Update to Model S disabled after close by lightning strike while Supercharging

TMC thread

Bottom line, Tesla engineers had the OPs Tesla Model S for a month and a half, after the lightning incident, while Tesla performed diagnostics and made repairs to an unspecified number of Tesla Model S components. Tesla returned the repaired Model S to the OP once repairs and testing by the Service Center was completed.
But they also said “normally not covered”. So who knows.
 
We are are experiencing our third day in a row of severe thunderstorm warnings here in Western North Carolina. While we usually don't have many problems we have had lightning damage of electronics twice in the past 30 years. I have been trying to unplug my MYLR for the storms. When searching the subject I really don't get a definitive answer.

Though Tesla recommends keeping the car plugged in when not driving I left the car unplugged last week to avoid lightning while we were out of town for 6 days.

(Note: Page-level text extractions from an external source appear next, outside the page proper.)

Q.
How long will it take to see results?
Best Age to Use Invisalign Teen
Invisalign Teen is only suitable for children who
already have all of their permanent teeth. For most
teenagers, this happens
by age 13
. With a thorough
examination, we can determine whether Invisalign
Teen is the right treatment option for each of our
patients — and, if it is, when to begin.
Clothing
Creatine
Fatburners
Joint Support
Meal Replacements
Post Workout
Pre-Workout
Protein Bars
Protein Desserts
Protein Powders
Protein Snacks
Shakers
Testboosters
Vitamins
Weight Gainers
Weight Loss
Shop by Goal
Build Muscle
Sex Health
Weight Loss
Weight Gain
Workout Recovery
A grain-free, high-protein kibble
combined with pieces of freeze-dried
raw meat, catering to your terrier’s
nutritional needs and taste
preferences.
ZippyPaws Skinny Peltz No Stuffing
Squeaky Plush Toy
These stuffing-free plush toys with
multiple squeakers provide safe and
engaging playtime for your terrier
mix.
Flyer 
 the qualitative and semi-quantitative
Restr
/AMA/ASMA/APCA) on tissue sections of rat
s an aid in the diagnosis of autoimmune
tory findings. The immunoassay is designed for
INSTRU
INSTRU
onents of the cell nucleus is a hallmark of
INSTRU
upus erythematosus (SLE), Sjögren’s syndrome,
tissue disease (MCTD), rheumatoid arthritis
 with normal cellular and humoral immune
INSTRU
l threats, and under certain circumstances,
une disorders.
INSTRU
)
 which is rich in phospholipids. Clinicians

It was charged to 80% when I left and was still showing 80% when I returned so phantom power draw does not seem to be a problem with my vehicle.

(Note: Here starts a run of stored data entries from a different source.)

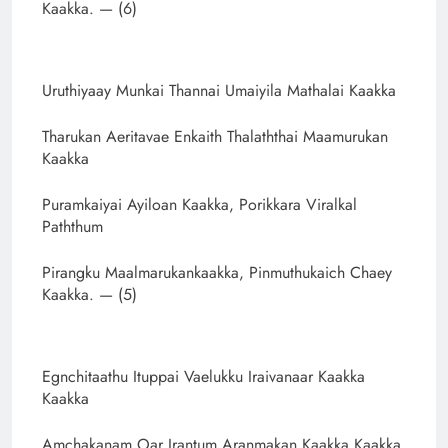
Kaakka. — (6)
Uruthiyaay Munkai Thannai Umaiyila Mathalai Kaakka
Tharukan Aeritavae Enkaith Thalaththai Maamurukan
Kaakka
Puramkaiyai Ayiloan Kaakka, Porikkara Viralkal
Paththum
Pirangku Maalmarukankaakka, Pinmuthukaich Chaey
Kaakka. — (5)
Egnchitaathu Ituppai Vaelukku Iraivanaar Kaakka
Kaakka
Amchakanam Oar Irantum Aranmakan Kaakka Kaakka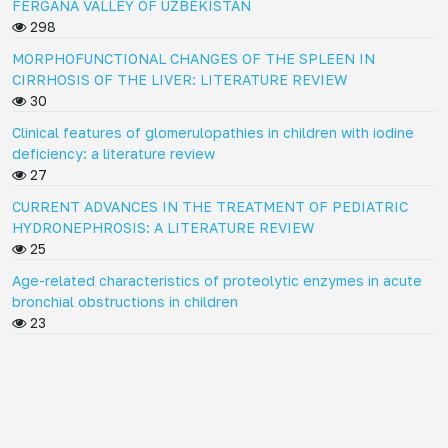
FERGANA VALLEY OF UZBEKISTAN
298
MORPHOFUNCTIONAL CHANGES OF THE SPLEEN IN
CIRRHOSIS OF THE LIVER: LITERATURE REVIEW
30
Clinical features of glomerulopathies in children with iodine
deficiency: a literature review
27
CURRENT ADVANCES IN THE TREATMENT OF PEDIATRIC
HYDRONEPHROSIS: A LITERATURE REVIEW
25
Age-related characteristics of proteolytic enzymes in acute
bronchial obstructions in children
23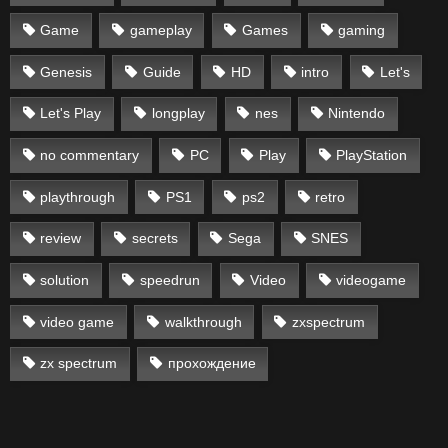
Game
gameplay
Games
gaming
Genesis
Guide
HD
intro
Let's
Let's Play
longplay
nes
Nintendo
no commentary
PC
Play
PlayStation
playthrough
PS1
ps2
retro
review
secrets
Sega
SNES
solution
speedrun
Video
videogame
video game
walkthrough
zxspectrum
zx spectrum
прохождение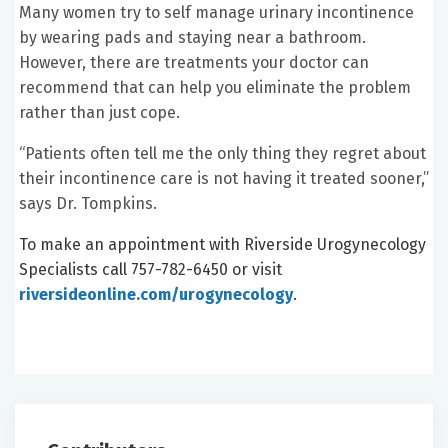
Many women try to self manage urinary incontinence
by wearing pads and staying near a bathroom.
However, there are treatments your doctor can
recommend that can help you eliminate the problem
rather than just cope.
“Patients often tell me the only thing they regret about
their incontinence care is not having it treated sooner,”
says Dr. Tompkins.
To make an appointment with Riverside Urogynecology
Specialists call 757-782-6450 or visit
riversideonline.com/urogynecology
.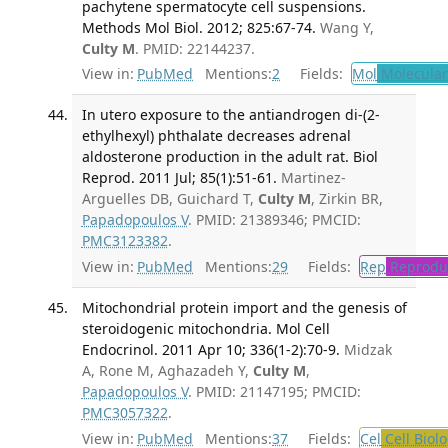
pachytene spermatocyte cell suspensions.
Methods Mol Biol. 2012; 825:67-74.
Wang Y,
Culty M
. PMID: 22144237.
View in:
PubMed
Mentions:
2
Fields:
Mol
Molecular
In utero exposure to the antiandrogen di-(2-
ethylhexyl) phthalate decreases adrenal
aldosterone production in the adult rat. Biol
Reprod. 2011 Jul; 85(1):51-61.
Martinez-
Arguelles DB, Guichard T,
Culty M
, Zirkin BR,
Papadopoulos V
. PMID: 21389346; PMCID:
PMC3123382
.
View in:
PubMed
Mentions:
29
Fields:
Rep
Reproduc
Mitochondrial protein import and the genesis of
steroidogenic mitochondria. Mol Cell
Endocrinol. 2011 Apr 10; 336(1-2):70-9.
Midzak
A, Rone M, Aghazadeh Y,
Culty M
,
Papadopoulos V
. PMID: 21147195; PMCID:
PMC3057322
.
View in:
PubMed
Mentions:
37
Fields:
Cel
Cell Biol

While nothing can really withstand a direct lightning strike, I am most concerned with power surges caused by these storms.

Do you unplug your Tesla for these storms?
Yes.
 
I live on a hill and a tree in front of my house was hit by lightning years ago. The lightning blew out a trench from the tree to my underground power line to my well pump. Burned up that pump along with a TV in my house and some other electrical equipment. I think it would be wise to unplug my Y during thunderstorms.